- Excerpt to read -

----

Thousands of Words

For many of us there is something supremely healing being in the presence of the ocean. It may be the color, the light. Or the sound of the waves and gulls. Or the briny smell and salty taste of the water. For me, it was never about the sand!!

My grandfather lived across the street from the ocean in Florida.  Every visit there was a re-acquaintance with something in Nature I couldn’t have anywhere else except by the ocean. The ocean always brought comfort and a kind of healing. The world slowed down along the edge of the beach. Worries seemed to get washed out to sea as the waves came and went. It has been the same for every ocean I have stood next to or swum in. It heals.seaweed

The walks along the beach always gifted treasures. Broken shells. Maybe a whole shell! A small, asymmetrical piece of sea glass…worn smooth from the power of the sea. Maybe a “mermaids purse”. Alien looking pieces of seaweed.  Perhaps a withered Man-O-War. A little crab claw. Sometimes the sand itself was the treasure. A myriad of sparkles and color….minute pieces of minerals, quartz, rock, shell and coral skeletons.

----

- Provided material -
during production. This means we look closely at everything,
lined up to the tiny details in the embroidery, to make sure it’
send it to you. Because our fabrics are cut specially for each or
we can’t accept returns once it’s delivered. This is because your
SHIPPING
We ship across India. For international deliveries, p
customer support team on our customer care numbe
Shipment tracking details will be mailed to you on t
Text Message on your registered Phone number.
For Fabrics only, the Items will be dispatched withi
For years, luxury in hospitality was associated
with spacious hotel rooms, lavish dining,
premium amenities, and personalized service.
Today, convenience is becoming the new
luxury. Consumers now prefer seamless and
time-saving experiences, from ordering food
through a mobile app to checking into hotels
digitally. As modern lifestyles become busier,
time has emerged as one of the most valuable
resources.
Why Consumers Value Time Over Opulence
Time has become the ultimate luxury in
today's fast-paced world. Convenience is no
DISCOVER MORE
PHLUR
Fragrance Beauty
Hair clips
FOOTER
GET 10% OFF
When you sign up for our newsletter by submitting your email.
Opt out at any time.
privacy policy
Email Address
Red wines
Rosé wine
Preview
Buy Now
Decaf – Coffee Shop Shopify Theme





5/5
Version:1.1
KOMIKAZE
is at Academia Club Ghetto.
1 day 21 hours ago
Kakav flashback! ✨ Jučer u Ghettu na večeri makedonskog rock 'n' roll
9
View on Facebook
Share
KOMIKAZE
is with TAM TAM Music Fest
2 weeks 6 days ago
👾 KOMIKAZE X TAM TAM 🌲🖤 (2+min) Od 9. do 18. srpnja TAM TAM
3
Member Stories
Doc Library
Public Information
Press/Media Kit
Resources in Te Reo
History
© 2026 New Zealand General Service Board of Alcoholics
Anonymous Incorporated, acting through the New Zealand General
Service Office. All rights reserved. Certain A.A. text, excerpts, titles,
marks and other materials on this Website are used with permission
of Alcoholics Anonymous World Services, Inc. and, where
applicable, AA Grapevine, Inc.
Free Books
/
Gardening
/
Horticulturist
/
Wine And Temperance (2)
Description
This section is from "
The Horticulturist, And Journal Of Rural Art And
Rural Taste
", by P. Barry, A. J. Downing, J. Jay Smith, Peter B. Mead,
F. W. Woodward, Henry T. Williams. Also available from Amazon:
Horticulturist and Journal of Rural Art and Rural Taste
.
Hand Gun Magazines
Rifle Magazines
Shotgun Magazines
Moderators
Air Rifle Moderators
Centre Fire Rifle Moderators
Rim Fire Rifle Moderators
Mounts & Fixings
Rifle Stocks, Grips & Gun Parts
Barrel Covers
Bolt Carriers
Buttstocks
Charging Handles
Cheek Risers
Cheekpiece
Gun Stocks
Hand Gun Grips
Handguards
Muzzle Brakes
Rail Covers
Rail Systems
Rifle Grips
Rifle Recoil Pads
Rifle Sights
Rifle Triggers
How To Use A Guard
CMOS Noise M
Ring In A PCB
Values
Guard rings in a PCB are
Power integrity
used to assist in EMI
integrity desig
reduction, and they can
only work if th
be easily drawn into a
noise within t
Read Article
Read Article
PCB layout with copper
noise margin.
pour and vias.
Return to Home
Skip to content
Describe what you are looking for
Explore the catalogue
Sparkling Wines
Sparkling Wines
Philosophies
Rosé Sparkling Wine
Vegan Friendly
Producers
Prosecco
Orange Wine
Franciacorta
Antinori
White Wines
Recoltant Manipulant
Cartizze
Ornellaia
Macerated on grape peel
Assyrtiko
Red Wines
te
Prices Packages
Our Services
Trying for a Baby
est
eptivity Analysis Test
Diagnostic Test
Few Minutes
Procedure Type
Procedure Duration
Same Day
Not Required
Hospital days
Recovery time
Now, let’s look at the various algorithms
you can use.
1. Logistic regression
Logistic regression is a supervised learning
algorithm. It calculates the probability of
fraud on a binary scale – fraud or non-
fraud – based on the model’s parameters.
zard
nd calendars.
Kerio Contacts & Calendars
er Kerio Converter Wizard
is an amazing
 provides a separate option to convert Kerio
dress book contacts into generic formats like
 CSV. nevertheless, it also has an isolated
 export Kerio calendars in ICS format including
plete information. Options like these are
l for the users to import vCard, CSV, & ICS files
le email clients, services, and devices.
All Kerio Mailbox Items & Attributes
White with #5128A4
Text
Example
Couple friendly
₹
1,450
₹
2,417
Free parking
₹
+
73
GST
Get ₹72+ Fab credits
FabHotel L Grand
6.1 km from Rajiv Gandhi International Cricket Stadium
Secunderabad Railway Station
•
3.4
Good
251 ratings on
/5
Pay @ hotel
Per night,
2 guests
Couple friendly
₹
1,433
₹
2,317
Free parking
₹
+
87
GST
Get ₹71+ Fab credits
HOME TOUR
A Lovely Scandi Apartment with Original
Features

----

- Questions -
1: Rewrite the paragraph of the ocean piece beginning "The walks along the beach always gifted treasures" as a bulleted list of the treasures it names.
2: Repeat the passage from the ocean piece between "The walks along" and "and coral skeletons.", inclusive.
The rows have nothing to do with the ocean piece.

- Response list -
1:
- Broken shells, or sometimes a whole shell
- A small, asymmetrical piece of sea glass worn smooth by the sea
- A "mermaids purse"
- Alien-looking pieces of seaweed
- A withered Man-O-War
- A little crab claw
- The sand itself, sparkling with tiny bits of minerals, quartz, rock, shell and coral skeletons

2:
The walks along the beach always gifted treasures. Broken shells. Maybe a whole shell! A small, asymmetrical piece of sea glass…worn smooth from the power of the sea. Maybe a “mermaids purse”. Alien looking pieces of seaweed.  Perhaps a withered Man-O-War. A little crab claw. Sometimes the sand itself was the treasure. A myriad of sparkles and color….minute pieces of minerals, quartz, rock, shell and coral skeletons.